A Probabilistic Framework for Plagiarism Detection
- Art der Arbeit: Masterarbeit/Diplomarbeit
- Interne Betreuer: Dr. Thomas Gottron
Plagiarism is the “"Use or close imitation of the language and thoughts of another author and the representation of them as one's own original work."(Random House Compact Unabridged Dictionary, 1995 ). Systems for plagiarism detection aim to automatically recognize plagiarised texts. The most common setting is the extrinsic analysis, in which a reference corpus is given from which a suspicious document might have plagiarised text fragments to several extents. In this case a system has to first select candidate documents from the reference corpus, second to analyse in detail which parts have actually been plagiarised and third clean the found fragments in a post-processing step.
Most system use heuristic approaches and a mixture of methods to solve the individual steps in the plagiarism detection task. The objective of this thesis here is to develop and evaluate a sound probabilistic framework for plagiarism detection.
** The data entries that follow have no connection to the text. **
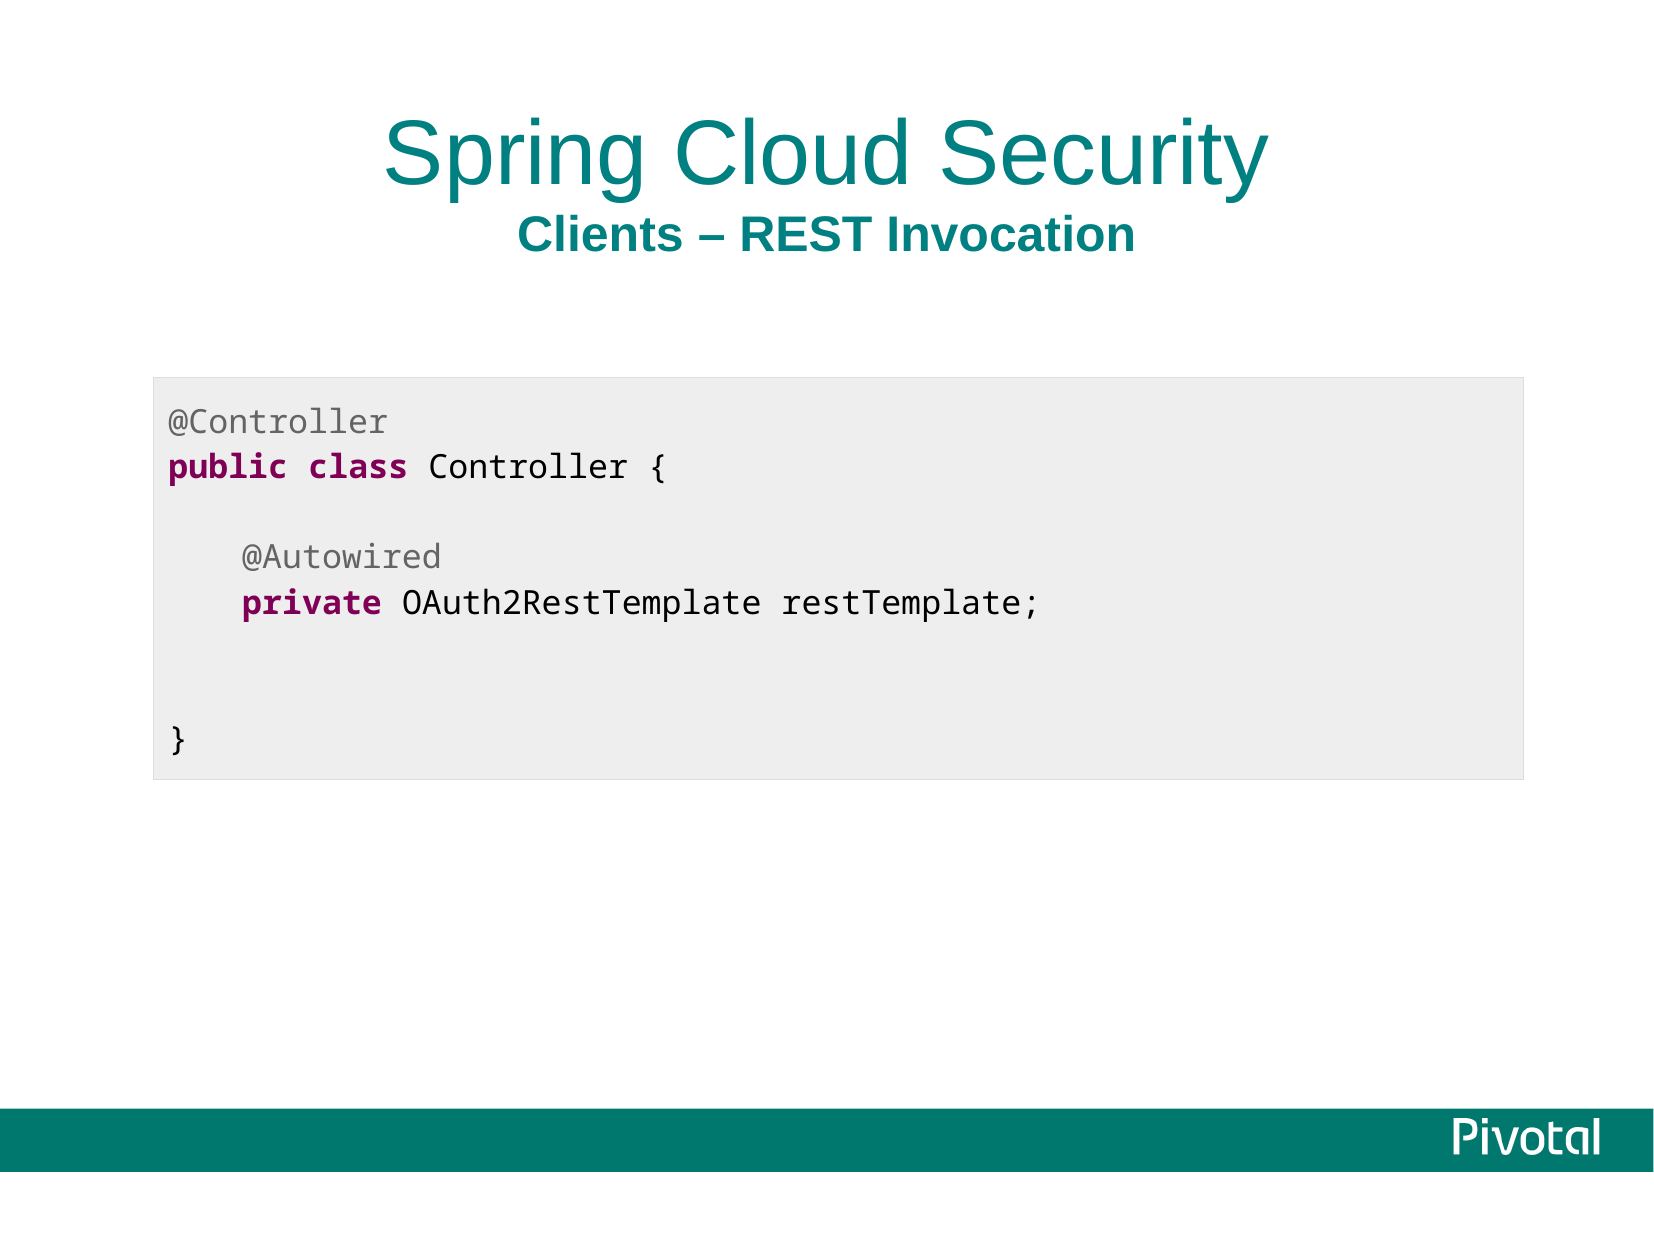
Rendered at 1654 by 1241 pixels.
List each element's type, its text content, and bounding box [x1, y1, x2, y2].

title Spring Cloud Security [82, 49, 1571, 198]
text_box @Controller public class Controller { @Autowired private OAuth2RestTemplate restTemplate; } [153, 377, 1524, 780]
text_box Clients – REST Invocation [0, 198, 1654, 274]
picture [1452, 1115, 1601, 1158]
Core component would be an existing method to model the likelihood of a text fragment to be a plagiate of another text fragment.
In more detail, the work should cover:
- Complete probabilistic framework for plagiarism detection
- Adaptation of the framework to the steps of candidate selection, detailed analysis and post-processing
- Implementation of a reference system
- Evaluation on corpora for plagiarism detection.
- Good programming skills
- Good knowledge of basic probabilistic maths
- Knowledge of Information Retrieval techniques are of advantage
- Management of large data sets will be necessary